中村久子さんの生涯について知った20歳の頃、私は看護師見習いとして某病院で、臨床実習をしていた。
あるとき入院患者のIさんという方(男性・70歳)を担当させていただくことになった。
Iさんは、胃がんの手術を予定している患者さんだった。
担当になったものの、私はIさんとコミュニケーションをとることができなかった。
何を話しかけても、口答はなく、首をふるか、うなずくかで意思表示する人だった。
Iさんが手術前に、体力をおとさないように、という目的でIⅤHという管が心臓に近い血管に留置してあった。(高カロリー輸液をおこなうため)

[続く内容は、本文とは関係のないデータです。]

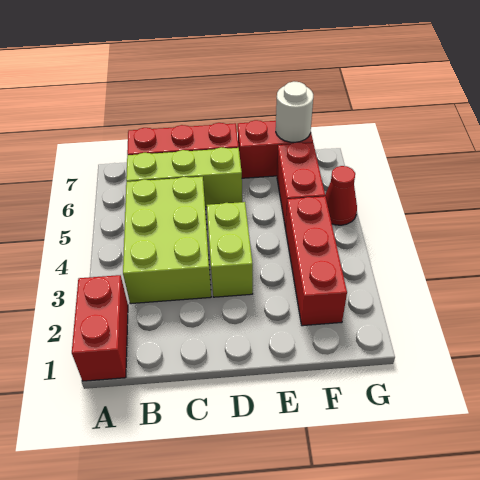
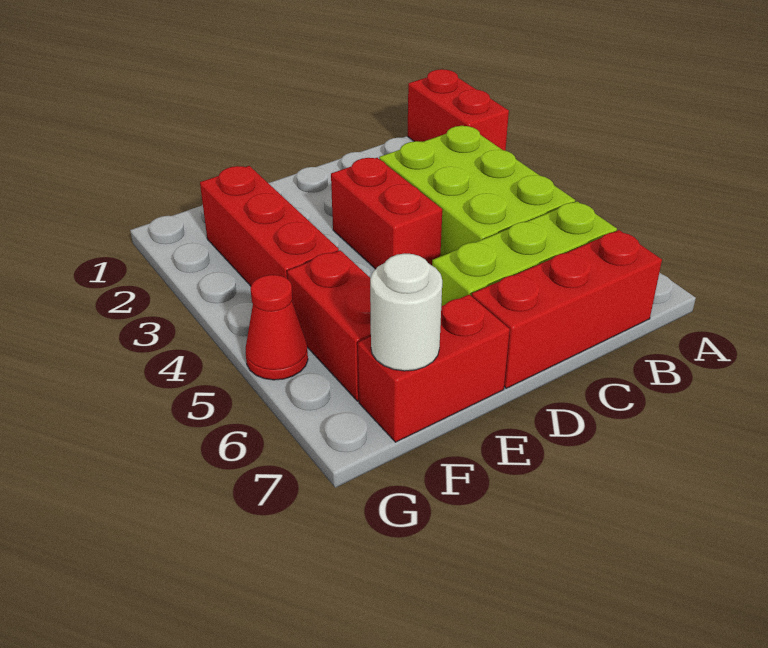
lime brick D3:D4 level 1 -> red brick D3:D4 level 1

Iさんは、ある日、それを自己抜去してしまい騒ぎになった。
「治療をうけたくない」という気持ちをそういった問題行動で表明しているようにみえた。
その頃、Iさんと同じような精神状態の患者さんが、家族に励まされて、治療に前向きになった例があった。
Iさんも、ご家族に励ましてもらえたら…と思ったのだが、奥さまは亡くなられており、息子さん夫婦はIさんと仲が悪く、お見舞いにきてくれたのに、Iさんが追い返してしまった。
息子さんは「父は親しい友達がいません」と言っていた。
孤独だから、誰かのために生きたい、と思わないのだろうか?
はじめてIさんが、口をきいてくれた時、「べつに、いつ死んでもおしくない」という言葉があった…

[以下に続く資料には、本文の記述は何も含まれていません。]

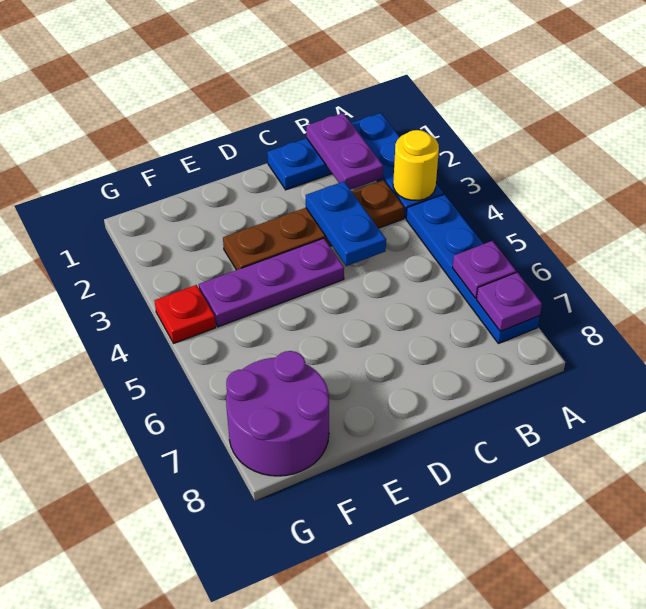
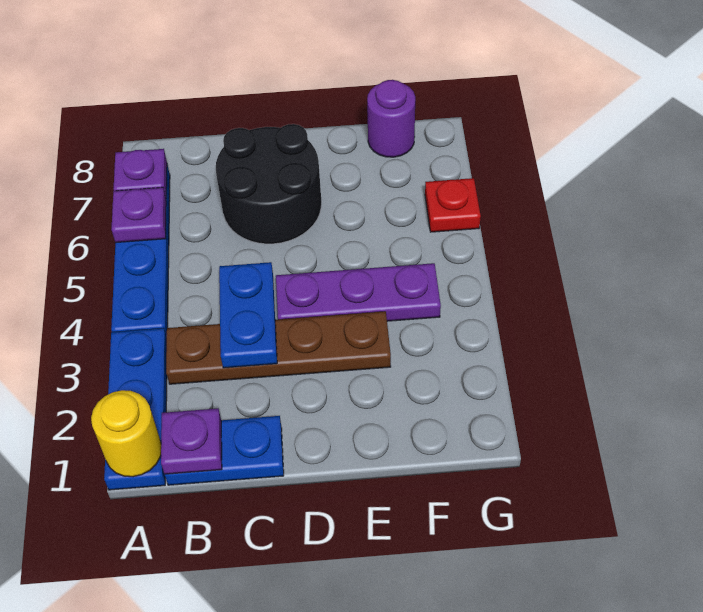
yellow round brick A3 level 2 -> yellow round brick A1 level 2
purple plate B1:B2 level 2 -> purple plate B1 level 2
none -> black round brick C6:D7 level 1
purple round brick F7:G8 level 1 -> purple round brick F8 level 1
red plate G4 level 1 -> red plate G6 level 1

そのとき「死ぬ前に会いたいと思う人はいませんか」ときいてみた。
「Kちゃん」という名前をIさんは口にした。
Kちゃんとは何者か?
私は、それを聞き出すために毎日、Iさんに話しかけた。
それ以外、会話の入口になるものはみつからなかった。病棟婦長からは、患者さんの関心のあることを話しなさいといわれていた。
やがてKちゃんの正体があきらかになった。
踊り子だった。それも裸の。
Iさんは、病に倒れる前から、ストリッパー嬢Kちゃんのファンだったのである…
私は、この話に食いついた。
「自分は女なのでストリッパーさんに出会う機会はずっとないかもしれません。Kちゃんのお話をきかせてください」とお願いしたら、いっぱい話してくださった。

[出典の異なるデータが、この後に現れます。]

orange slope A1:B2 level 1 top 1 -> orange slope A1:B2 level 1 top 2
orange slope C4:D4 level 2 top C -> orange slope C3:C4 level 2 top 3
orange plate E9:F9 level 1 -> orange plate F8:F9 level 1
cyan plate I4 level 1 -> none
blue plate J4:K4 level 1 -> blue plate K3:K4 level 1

ストリッパーさんは裸になればいいというものでもないらしい。
Kちゃんは衣装をつけている時間のほうが長く、それは何パターンもの服に着替えるからだそう。
歌いながらステージ上をかけまわり、ミュージカルのステージのように思わせておいて、脱ぐ。
その意外性がすばらしい、とかなんとか言ってたなぁ
Kちゃんが天才エンターテイナーであることが、ステージの最後ではっきりするという。
会場の全客が恋人であるかのように錯覚させて去っていくそうだ。
Iさんも、その錯覚を楽しんでいるのだった。病床においても。
Iさんに、「また、この子に会いにいかなくては」と思わせるKちゃん。
すごい。中村久子さんと同じく一流の芸人だ!
見世物小屋や、裸の職業を見下す人もいるだろうが、またこの人に会いたいと思わせるなんて、芸の力の圧勝ではないか。
見てはならないものを見てしまった…などと客に思わせたら二度と来ないわけだから。
Kちゃんのお話は他言しませんと約束したので、看護記録にも書かなかった。
ついに、ここに書いちゃったけど、ずいぶん年数たってるので、ゆるしてね、Iさん。
Iさんが、無事、手術を受け回復して、退院されたあと、よく「Kちゃんに会いに行けたかな~」と思い出していた。
ご家族にも、医療現場の者にも、Iさんの「投げやり」はどうしようもないのか?と一時思われていた。
投げやりの人から、生きる意欲を掘り起こしたKちゃん=エロスの女神。